I know you get these topics a lot, and I have been reading most of it but I'm stuck on something that I would like your opinion/feedback on.

The best way to go for a photography business name is using your own name, and I wouldn't mind going for my own name but my surname is very ... dutch and since I live in the UK I don't want to use my surname because most people can't pronounce it/write it.

My full name is Jessica van Leeuwen and I think Jessica is a bit too common to just use that.

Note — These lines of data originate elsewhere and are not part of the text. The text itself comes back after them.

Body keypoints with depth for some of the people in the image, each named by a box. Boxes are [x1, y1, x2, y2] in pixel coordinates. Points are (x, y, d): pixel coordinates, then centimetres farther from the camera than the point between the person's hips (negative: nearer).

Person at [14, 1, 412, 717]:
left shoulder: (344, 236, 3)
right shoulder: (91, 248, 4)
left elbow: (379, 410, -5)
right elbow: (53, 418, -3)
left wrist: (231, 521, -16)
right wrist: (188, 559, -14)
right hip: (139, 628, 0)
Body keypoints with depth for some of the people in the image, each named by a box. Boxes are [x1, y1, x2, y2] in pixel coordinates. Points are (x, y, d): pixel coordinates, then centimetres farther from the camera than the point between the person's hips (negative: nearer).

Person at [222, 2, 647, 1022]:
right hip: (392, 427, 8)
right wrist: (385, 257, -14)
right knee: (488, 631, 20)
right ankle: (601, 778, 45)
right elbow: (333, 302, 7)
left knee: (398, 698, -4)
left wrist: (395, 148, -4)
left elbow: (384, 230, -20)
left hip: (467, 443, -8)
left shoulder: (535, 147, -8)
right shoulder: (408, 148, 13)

Any ideas/feedback apart from just Jessica or JVL?

Thanks!


----------



## tirediron (Jun 26, 2015)

"Wooden Shoes Photography"?

What sort of work do you do?


----------



## jessica1304 (Jun 26, 2015)

Haha woodenshoestulipsandwindmills photography!

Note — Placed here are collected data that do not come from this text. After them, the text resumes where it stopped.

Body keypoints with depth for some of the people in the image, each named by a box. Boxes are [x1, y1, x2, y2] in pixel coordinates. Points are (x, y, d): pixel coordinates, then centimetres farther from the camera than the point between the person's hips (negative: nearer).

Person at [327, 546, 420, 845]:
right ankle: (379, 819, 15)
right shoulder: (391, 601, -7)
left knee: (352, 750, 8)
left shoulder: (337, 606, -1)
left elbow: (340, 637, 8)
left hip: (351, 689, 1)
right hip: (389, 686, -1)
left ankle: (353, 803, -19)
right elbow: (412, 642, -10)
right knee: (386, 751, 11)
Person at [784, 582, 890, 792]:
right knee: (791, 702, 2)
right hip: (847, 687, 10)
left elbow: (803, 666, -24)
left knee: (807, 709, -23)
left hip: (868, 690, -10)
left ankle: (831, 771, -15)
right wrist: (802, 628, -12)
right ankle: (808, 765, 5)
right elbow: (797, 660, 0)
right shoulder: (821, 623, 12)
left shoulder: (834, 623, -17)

I do mostly newborns and would like to do weddings as well in the future.


----------



## W.Y.Photo (Jun 26, 2015)

JessVL Photography or JVL Photo?

I personally like Wack-a-Mole Images


----------



## SnappingShark (Jun 26, 2015)

Photography by Jess.

You could always incorporate a canadian domain name too - such as http://photographybyjessi.ca/

idk - just throwing a couple of things out.


----------



## jessica1304 (Jun 26, 2015)

Thanks everyone, I appreciate that you're thinking with me. Will definitely keep it all in mind. Will probably go for a UK domain since I want to try and gain more customers within the UK.


----------



## waday (Jun 26, 2015)

I kind of like JvL Photography. It has nice flow to it...


----------